Yürütülen sistematik ve sürekli saldırının en önemli özsavunma aracı kendi örgütleyebilmektir. Erkek egemen ve devlet zihniyetine karşı kendini örgütlemek, örgütlü alanda olmak özsavunmanın en esaslı yöntemlerden biridir. Bu dönemde kendimizi daha güçlü nasıl örgütleyebiliriz? Yerel ile bağımızı nasıl kurabiliriz? Tartışmalarını da yürüttük. Yerellerimizde örgütlediğimiz bir kısım kadın meclislerimiz var ama önümüzdeki dönem her yerde güçlü kadın meclislerini örgütleme, diğer kadın kurumları, feminist kadın hareketleriyle daha fazla ilişkilenme, kolektif bir çalışmayı örgütleme ve bu faşist rejime karşı mücadeleyi büyütme kararlılığındayız. Bir koordinasyon belirledik, bu çalışmaları örgütleyecek, kararları yerine getirecek. Bu koordinasyonla beraber önümüzdeki dönem kadın meclisimizi çok daha güçlü örgütleyebileceğimize inanıyorum. Daha güçlü bir şekilde döneceğiz. ‘HDP kapatılıyor insanlar siyaset yapmaz’ algısının tersine kadınlar siyasetin eksikliklerine rağmen en güvenli alanı olarak bizimle aynı yoldan yürümeye devam etti. Bu dönem farklı olarak Danışma Kurulu kurduk. Orada da güçlü arkadaşlarımız var. Akademisyen arkadaşlarımız var. Danışma kurulumuzda yer alan akademisyenlerden Şebnem Oğuz, partimize destek vereceği için istifaya zorlandı. Bu da HDP’de siyasetin ne kadar zor olduğunu bir göstergesi. HDP ile dayanışmanın ve bağ kurmanın büyük bir risk olduğunun göstergesi. Kadın mücadelesi böyledir, risk alır. Kadınlar yıllardır erkek egemen zihniyetle mücadele etti ve kadınlar bu riskin farkında… Şebnem Oğuz arkadaşımız duruşunu net bir şekilde ifade etti. Bu net mesajında toplantıda bir kez daha altını hep beraber kadınlarla çizmiş olduk.

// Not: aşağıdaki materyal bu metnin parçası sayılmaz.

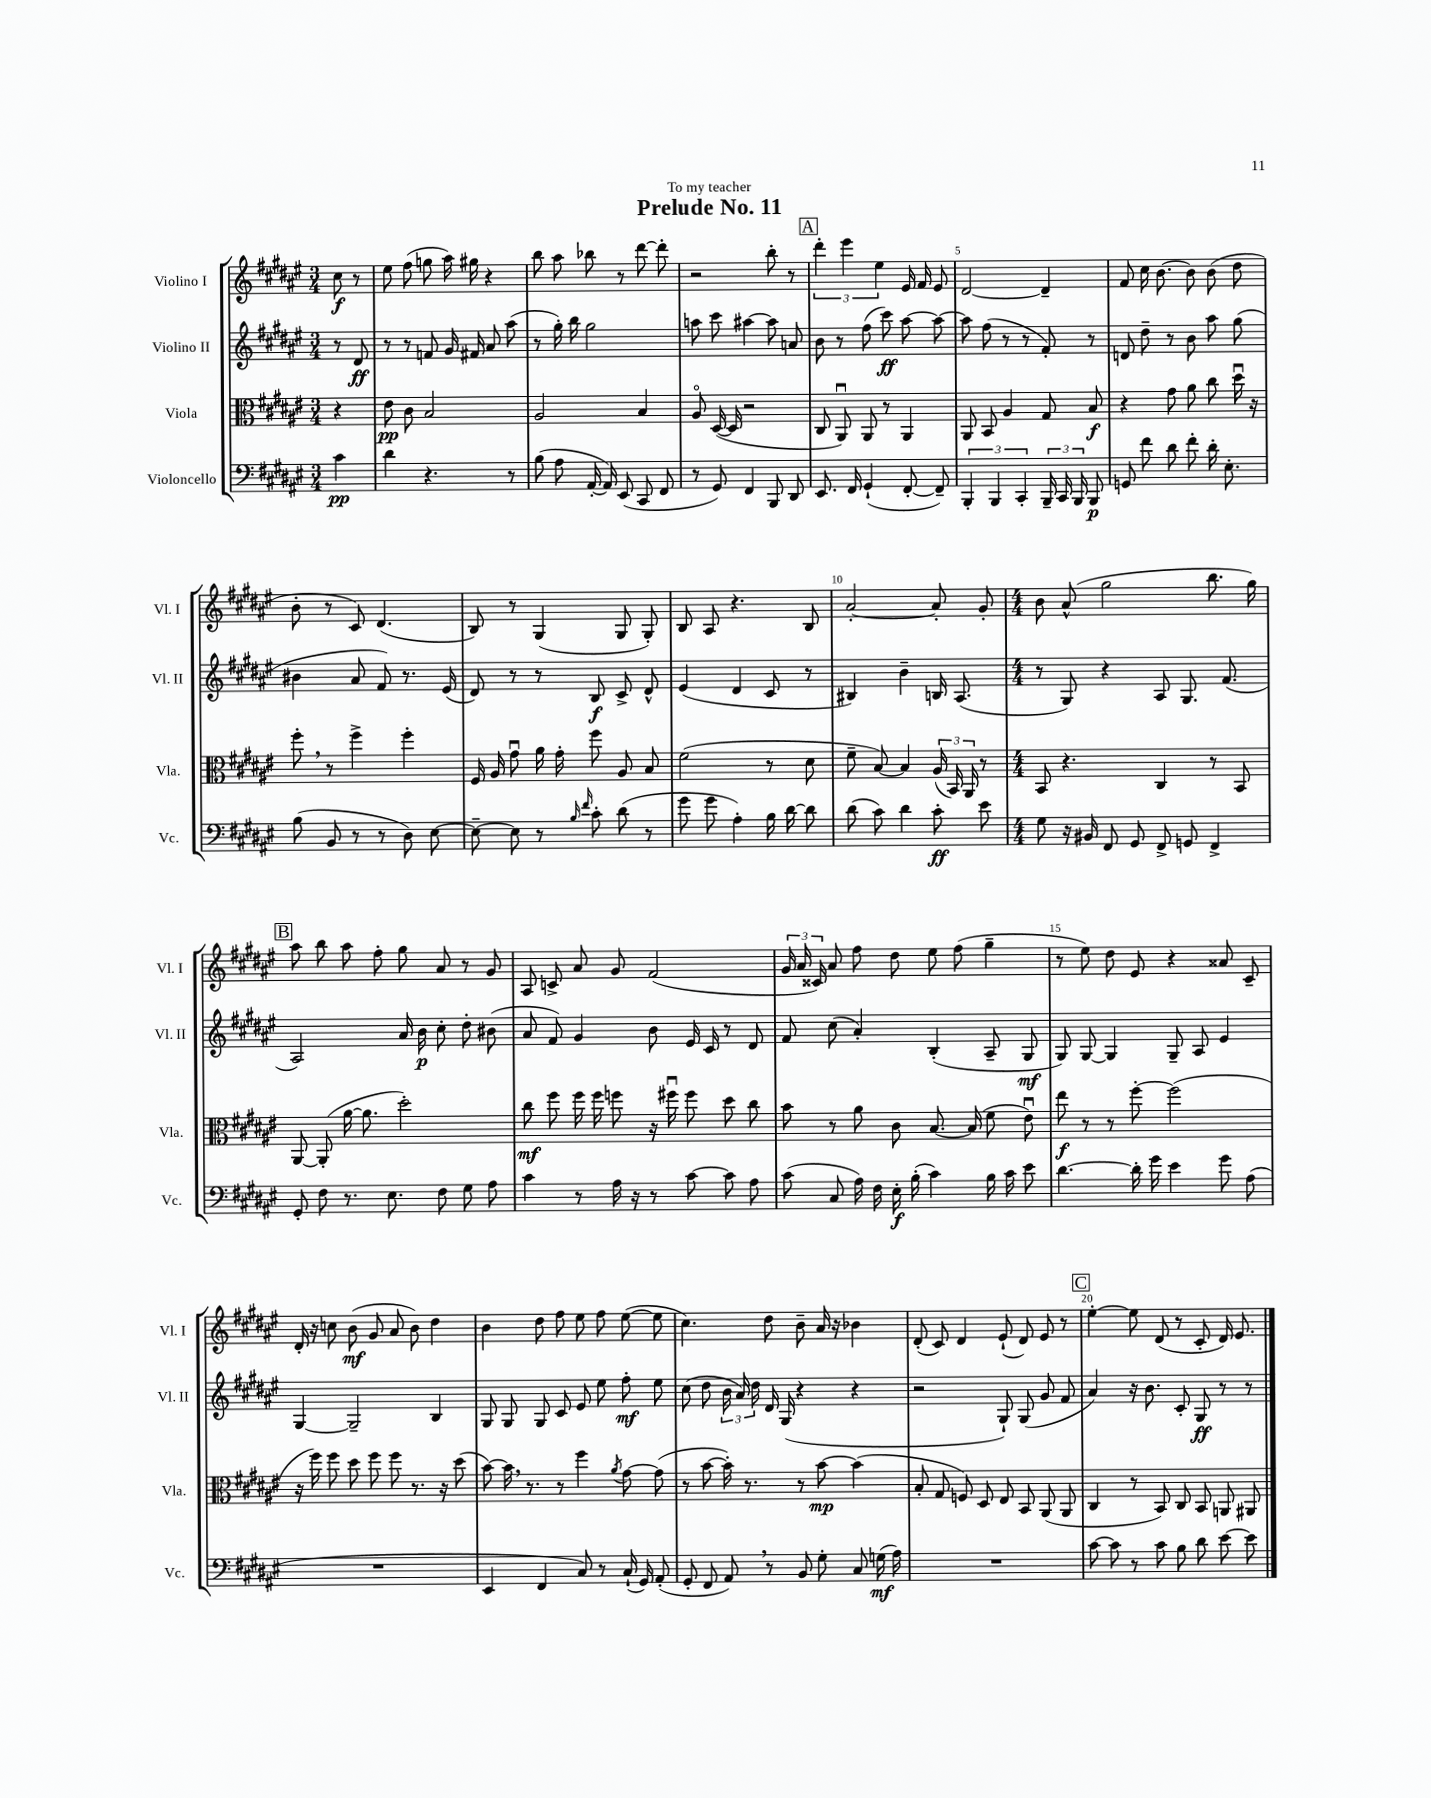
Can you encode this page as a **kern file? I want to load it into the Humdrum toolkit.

**kern	**kern	**kern	**kern
*staff4	*staff3	*staff2	*staff1
*clefF4	*clefC3	*clefG2	*clefG2
*k[f#c#g#d#a#e#]	*k[f#c#g#d#a#e#]	*k[f#c#g#d#a#e#]	*k[f#c#g#d#a#e#]
*M3/4	*M3/4	*M3/4	*M3/4
4c#	4r	8r	8cc#
.	.	8d#	8r
=	=	=	=
4d#	8e#	8r	8ee#
.	8c#	8r	(8ff#
4.r	2B	8f	8gg
.	.	16g#	16aa#)
.	.	16f#	16gg#
.	.	8a#	4r
8r	.	(8aa#	.
=	=	=	=
(8B	2A#	8r	8bb
8A#	.	16gg#')	8aa#
.	.	16bb	.
[16AA#'	.	2gg#	8bb-
16AA#])	.	.	.
(8EE#	.	.	8r
8CC#	4B	.	[8ddd#
8FF#	.	.	8ddd#']
=	=	=	=
8r	8A#o	8aa	2r
8GG#)	([16D#	8ccc#	.
.	16D#]	.	.
4FF#	2r	[4aa#	.
8BBB	.	8aa#]	8bb'
8DD#	.	8a	8r
=	=	=	=
8.EE#	8C#	8b	6ddd#'
.	8AA#u)	8r	.
.	.	.	6eee#
16FF#	.	.	.
(4GG#`	8AA#	(8ff#	.
.	.	.	6ee#
.	8r	8ccc#)	.
[8FF#'	4AA#	[8aa#	16e#
.	.	.	16f#
8FF#~])	.	8aa#_	8e#
=	=	=	=
6BBB'	8AA#	8aa#]	[2d#
.	8BB	(8ff#	.
6BBB	.	.	.
.	4A#	8r	.
6CC#'	.	.	.
.	.	8r	.
24BBB~	8G#	8f#')	4d#~]
24CC#	.	.	.
24BBB	.	.	.
8BBB	8B	8r	.
=	=	=	=
8GG	4r	8d	8f#
8f#	.	8dd#~	16cc#
.	.	.	[8.b
8d#	8g#	8r	.
8f#'	8a#	8b	8b]
16d#'	8cc#	8aa#	(8b
8.E#'	.	.	.
.	16dd#u	(8gg#	8dd#
.	16r	.	.
=	=	=	=
(8B	8ff#'	4b#	8b'
8BB	8r	.	8r
8r	4ff#^	8a#	8c#)
8r	.	8f#)	(4.d#
8D#)	4ff#'	8.r	.
[8E#	.	.	.
.	.	(16e#	.
=	=	=	=
8E#~_	16F#	8d#)	8B)
.	16A#	.	.
8E#]	8g#u	8r	8r
8r	16a#	8r	(4G#
.	16g#'	.	.
16qqB	.	.	.
16qqf#	.	.	.
8c#'	8ff#	8B	.
(8d#	8A#	8c#^	8G#
8r	8B	8d#^^	8G#')
=	=	=	=
8g#	(2f#	(4e#	8B
8g#	.	.	8A#
4A#')	.	4d#	4.r
16B	8r	8c#	.
[16d#	.	.	.
8d#]	8d#	8r	8B
=	=	=	=
(8d#	8f#~	4B#)	[2a#'
8c#)	[8B)	.	.
4d#	4B]	4b~	.
8c#'	(24A#	16B	8a#']
.	24BB)	.	.
.	.	(8.A#	.
.	24AA#	.	.
8e#	8r	.	8g#'
=	=	=	=
*M4/4	*M4/4	*M4/4	*M4/4
8G#	8BB	8r	8b
16r	4.r	8G#)	(8a#^^
16BB#	.	.	.
8FF#	.	4r	2gg#
8GG#	.	.	.
8FF#^	4C#	8A#	.
8GG	.	8.G#	.
4FF#^	8r	.	8.bb
.	.	(8.f#	.
.	8BB	.	.
.	.	.	16gg#)
=	=	=	=
8GG#'	[8AA#	2A#)	8aa#
8F#	(8AA#']	.	8bb
8.r	[16a#	.	8aa#
.	8.a#]	.	.
.	.	.	8ff#'
8.E#	.	.	.
.	2dd#')	16a#	8gg#
.	.	16b	.
8F#	.	8cc#'	8a#
8G#	.	8dd#'	8r
8A#	.	(8b#	8g#
=	=	=	=
4c#	8cc#	8a#	8A#
.	8ff#	8f#)	8c^
8r	16ff#	4g#	8a#
.	16ff#	.	.
16A#	8ff	.	8g#
16r	.	.	.
8r	16r	8b	(2f#
.	16ff#u	.	.
[8c#	8ff#	16e#	.
.	.	16c#	.
8c#]	8dd#	8r	.
8A#	8cc#	8d#	.
=	=	=	=
(8c#	8b	8f#	24g#
.	.	.	24a#
.	.	.	24c##)
8C#	8r	(8cc#	8a#
16A#)	8a#	4a#')	8ff#
16F#	.	.	.
16E#'	8c#	.	8dd#
(16B'	.	.	.
4c#)	[8.B	(4B'	8ee#
.	.	.	(8ff#
.	(16B]	.	.
16B	8f#	8A#~	4gg#~
16c#	.	.	.
8e#	8e#u)	8G#	.
=	=	=	=
[4.d#	8ee#	8G#)	8r
.	8r	[8G#	8ee#)
.	8r	4G#]	8dd#
16d#']	[8ff#'	.	8e#
16g#	.	.	.
4e#	(2ff#]	8G#~	4r
.	.	8A#	.
8g#	.	4e#	8a##
(8A#	.	.	8c#~
=	=	=	=
1r	16r	[4G#	16d#'
.	16ff#)	.	16r
.	8ff#	.	8cc
.	8dd#	2G#~]	(8b
.	8ff#	.	8g#
.	8ff#	.	8a#
.	8.r	.	8b)
.	.	4B	4dd#
.	16r	.	.
.	(8dd#	.	.
=	=	=	=
4EE#	[8b)	8G#	4b
.	16b]	8G#	.
.	8.r	.	.
4FF#	.	8G#	8dd#
.	8r	8c#	8ff#
8C#)	4ff#	8e#	8ee#
8r	.	8ee#	8ff#
.	8qa#	.	.
(16C#`	[8g#	8ff#'	([8ee#
16GG#)	.	.	.
(8AA#'	(8g#]	8ee#	8ee#]
=	=	=	=
8GG#'	8r	(8cc#	4.cc#)
8FF#	[8b	8dd#	.
8AA#)	16b'])	24b	.
.	.	24a#)	.
.	8.r	.	.
.	.	24dd#	.
8r	.	16d#	8dd#
.	.	(16G#	.
8BB	8r	4r	8b~
8G#'	[8b	.	16a#
.	.	.	16r
8C#	(4b]	4r	4b-
(16G	.	.	.
16A#)	.	.	.
=	=	=	=
1r	8B'	2r	(8d#'
.	8G#	.	8c#)
.	8F)	.	4d#
.	8D#	.	.
.	8E#	8G#`)	(8e#`
.	8BB	(8G#	8d#)
.	(8AA#	8g#	8e#
.	8AA#	8f#	8r
=	=	=	=
[8c#	4C#	4a#)	[4ee#'
8c#]	.	.	.
8r	8r	16r	8ee#]
.	.	8.b	.
8c#	8BB)	.	(8d#
8B	8C#	8c#'	8r
8d#	8BB	8G#	8c#'
[8e#	8AA	8r	16d#)
.	.	.	8.e#
8e#]	8AA#	8r	.
==	==	==	==
*-	*-	*-	*-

“Kadınlar risk alarak siyaset yapıyor” diyerek, partiniz üzerindeki bütün baskılara rağmen kadınların HDP’ye daha da ilgi duyduğunu görüyoruz. Kadınlar neden HDP’yi tercih ediyor?

HDP’nin samimi kadın mücadelesi yürüttüğü konusunda herkes çok net. İktidar ve iktidara mensup kadınlar da bunun farkında. HDP’nin tarihselliğine baktığımız zaman on yıllık bir geçmişi olsa da aslında kadın mücadelesinin mirasını hem feminist kadın mücadelesinden hem de Kürt kadın hareketinin de mücadelesinden alıyor. Dünyada mücadele yürüten bütün kadın deneyimlerini kendi bünyesinde barındırıyor. Mücadeleyi işleyip büyüterek, bir dönüşüm yaratıyor. HDP kadınlar açısından büyük bir toplumsal dönüşüm yarattı. Erkek egemenliğin çok gelişkin olduğu bir Ortadoğu coğrafyasında eşbaşkanlık ilkesi ile en olmazı başarıyor. Belediyede yürüttüğü kadın belediyeciliği ile büyük dönüşüm yaratıyor. Parti içerisinde özerk örgütlülüğü ile kadınlara siyasetin öğretilmiş yaklaşımlarının tam tersi siyaset yürütebileceklerini, demokratik siyasetin HDP’nin ortaya koymuş olduğu perspektif olduğunu gösteriyor. 70 yaşındaki annede, tarlada çalışan, tekstilde çalışan kadında, üniversitede olan akademisyen, doktoru, avukat kadın da kendini partimiz de buluyor. İktidar ilişkisinin ters yüz edildiği bir alan olduğu için kadınlar kendilerini burada iyi hissediyor.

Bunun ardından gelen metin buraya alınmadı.